A firm has a long-term debt-equity ratio of 0.5. Shareholders’ equity is $1.07 million. Current assets are $256,500, and the current ratio is 1.9. The only current liabilities are notes payable. What is the total debt ratio? (Round your answer to 2 decimal places.)
Well, well, well, looks like we've got ourselves a financial detective here! Let's crunch some numbers and solve this mystery.
To find the total debt ratio, we need to calculate the total debt first. We know that the long-term debt-equity ratio is 0.5, which means for every dollar of shareholders' equity, there's 50 cents of long-term debt.
So, the total debt would be 0.5 times the shareholders' equity: 0.5 * $1.07 million = $0.535 million.
Now, we also know that the current assets are $256,500 and the current ratio is 1.9. The current ratio is calculated by dividing current assets by current liabilities.
Since the only current liabilities are notes payable, we can assume that the current liabilities equal the notes payable. So, we can rewrite the current ratio equation as:
1.9 = $256,500 / notes payable
Now, let's solve for notes payable:
notes payable = $256,500 / 1.9
notes payable ≈ $135,000.
Alright, now we have all the pieces of the puzzle. To find the total debt ratio, we need to add the total debt (long-term debt) to the current liabilities (notes payable) and divide it by the total assets.
Total debt ratio = (Total debt + Current liabilities) / Total assets
Total debt ratio = ($0.535 million + $135,000) / ($1.07 million + $256,500)
Total debt ratio ≈ $670,000 / $1,326,500
Now, let's do the math:
Total debt ratio ≈ 0.505 (rounded to 2 decimal places)
So, the total debt ratio is approximately 0.51 or 51% (rounded to 2 decimal places). Ta-da! Case closed!
To find the total debt ratio, we need to calculate the total debt of the firm.
Given:
Long-term debt-equity ratio = 0.5
Shareholders' equity = $1.07 million
Current assets = $256,500
Current ratio = 1.9
The current ratio is the ratio of current assets to current liabilities. In this case, the only current liabilities are notes payable.
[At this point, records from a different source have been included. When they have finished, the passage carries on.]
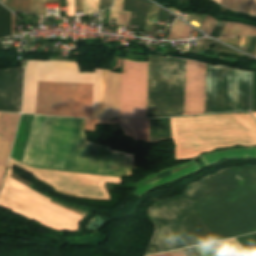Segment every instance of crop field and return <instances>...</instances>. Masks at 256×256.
I'll return each mask as SVG.
<instances>
[{
  "label": "crop field",
  "mask_w": 256,
  "mask_h": 256,
  "mask_svg": "<svg viewBox=\"0 0 256 256\" xmlns=\"http://www.w3.org/2000/svg\"><path fill=\"white\" fill-rule=\"evenodd\" d=\"M84 119L35 115L23 162L41 168L123 177L132 175L134 154L89 143Z\"/></svg>",
  "instance_id": "8a807250"
},
{
  "label": "crop field",
  "mask_w": 256,
  "mask_h": 256,
  "mask_svg": "<svg viewBox=\"0 0 256 256\" xmlns=\"http://www.w3.org/2000/svg\"><path fill=\"white\" fill-rule=\"evenodd\" d=\"M9 162V168L0 197V205L55 230L76 231L82 216L88 212L50 199V202L82 215L80 216L48 202L49 198L34 192L30 188L10 177L12 164L36 174L39 178L56 184L54 186L52 183L39 179L51 186L53 190H59L73 195L109 198L104 182L120 183V179L114 177L35 169L12 159H10ZM36 176L34 175V177ZM62 192L59 193L65 194ZM80 196L73 197L86 198Z\"/></svg>",
  "instance_id": "ac0d7876"
},
{
  "label": "crop field",
  "mask_w": 256,
  "mask_h": 256,
  "mask_svg": "<svg viewBox=\"0 0 256 256\" xmlns=\"http://www.w3.org/2000/svg\"><path fill=\"white\" fill-rule=\"evenodd\" d=\"M176 160L227 146L256 145V122L250 114L171 118Z\"/></svg>",
  "instance_id": "34b2d1b8"
},
{
  "label": "crop field",
  "mask_w": 256,
  "mask_h": 256,
  "mask_svg": "<svg viewBox=\"0 0 256 256\" xmlns=\"http://www.w3.org/2000/svg\"><path fill=\"white\" fill-rule=\"evenodd\" d=\"M37 81L94 83L93 117L119 116L121 73L102 69L79 73L76 62L36 61L31 113Z\"/></svg>",
  "instance_id": "412701ff"
},
{
  "label": "crop field",
  "mask_w": 256,
  "mask_h": 256,
  "mask_svg": "<svg viewBox=\"0 0 256 256\" xmlns=\"http://www.w3.org/2000/svg\"><path fill=\"white\" fill-rule=\"evenodd\" d=\"M186 60L148 56L146 117L183 115Z\"/></svg>",
  "instance_id": "f4fd0767"
},
{
  "label": "crop field",
  "mask_w": 256,
  "mask_h": 256,
  "mask_svg": "<svg viewBox=\"0 0 256 256\" xmlns=\"http://www.w3.org/2000/svg\"><path fill=\"white\" fill-rule=\"evenodd\" d=\"M93 84L38 82L35 113L92 117Z\"/></svg>",
  "instance_id": "dd49c442"
},
{
  "label": "crop field",
  "mask_w": 256,
  "mask_h": 256,
  "mask_svg": "<svg viewBox=\"0 0 256 256\" xmlns=\"http://www.w3.org/2000/svg\"><path fill=\"white\" fill-rule=\"evenodd\" d=\"M146 76L147 63L124 59L120 116L145 117Z\"/></svg>",
  "instance_id": "e52e79f7"
},
{
  "label": "crop field",
  "mask_w": 256,
  "mask_h": 256,
  "mask_svg": "<svg viewBox=\"0 0 256 256\" xmlns=\"http://www.w3.org/2000/svg\"><path fill=\"white\" fill-rule=\"evenodd\" d=\"M205 65L187 60L184 115L203 114Z\"/></svg>",
  "instance_id": "d8731c3e"
},
{
  "label": "crop field",
  "mask_w": 256,
  "mask_h": 256,
  "mask_svg": "<svg viewBox=\"0 0 256 256\" xmlns=\"http://www.w3.org/2000/svg\"><path fill=\"white\" fill-rule=\"evenodd\" d=\"M23 68L0 70V111L20 112Z\"/></svg>",
  "instance_id": "5a996713"
},
{
  "label": "crop field",
  "mask_w": 256,
  "mask_h": 256,
  "mask_svg": "<svg viewBox=\"0 0 256 256\" xmlns=\"http://www.w3.org/2000/svg\"><path fill=\"white\" fill-rule=\"evenodd\" d=\"M19 114L0 113V186L19 120Z\"/></svg>",
  "instance_id": "3316defc"
},
{
  "label": "crop field",
  "mask_w": 256,
  "mask_h": 256,
  "mask_svg": "<svg viewBox=\"0 0 256 256\" xmlns=\"http://www.w3.org/2000/svg\"><path fill=\"white\" fill-rule=\"evenodd\" d=\"M193 163H195V164H193ZM188 164H193V165L188 166V167H186V168H183V169H181V170H179V171H176V172H174V173H172V174H169V175H167V176H165V177H162V178H160V179H158V180H156V181H153V182H151V183H149V184H146V185L140 187L141 184H142L144 181H146L147 179H149V178H151V177H153V176H156V175L161 174V173H163V172H166V171H168V170H171V169H174V168H177V167H181V166H184V165H188ZM198 169H199V164H198L197 162H195V161H192V162H188V163H185V164L176 165V166H172V167L166 168V169H164V170H162V171H160V172H158V173H155V174H153V175H150V176L144 178L143 180H141V181L139 182V184L137 185V187H136V191H135L133 194H135V195H137V196L140 197L142 194H144L145 192H147V191H149V190H151V189H153V188H156V187H158V186H160V185H163V184H165V183H167V182H170V181H172V180H174V179H177V178H179V177H181V176H184V175H186V174H188V173L197 171Z\"/></svg>",
  "instance_id": "28ad6ade"
},
{
  "label": "crop field",
  "mask_w": 256,
  "mask_h": 256,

Let's calculate the current liabilities using the current ratio formula:
Current Ratio = Current Assets / Current Liabilities
1.9 = $256,500 / Current Liabilities
To find the current liabilities, we can rearrange the equation:
Current Liabilities = $256,500 / 1.9
Current Liabilities ≈ $135,000
Now, to find the total debt, we can use the long-term debt-equity ratio formula:
Long-term Debt-Equity Ratio = Total Debt / Shareholders' Equity
0.5 = Total Debt / $1.07 million
Rearranging the equation to find the total debt:
Total Debt = 0.5 * $1.07 million
Total Debt ≈ $535,000
Finally, to calculate the total debt ratio, we'll use the formula:
Total Debt Ratio = Total Debt / Total Assets
Since we don't have the total assets directly given, let's calculate it using the current assets and liabilities:
Total Assets = Current Assets + Total Debt
Total Assets = $256,500 + $535,000
Total Assets ≈ $791,500
Now, we can calculate the total debt ratio:
Total Debt Ratio = $535,000 / $791,500
Total Debt Ratio ≈ 0.6763 (rounded to 2 decimal places)
Therefore, the total debt ratio is approximately 0.68.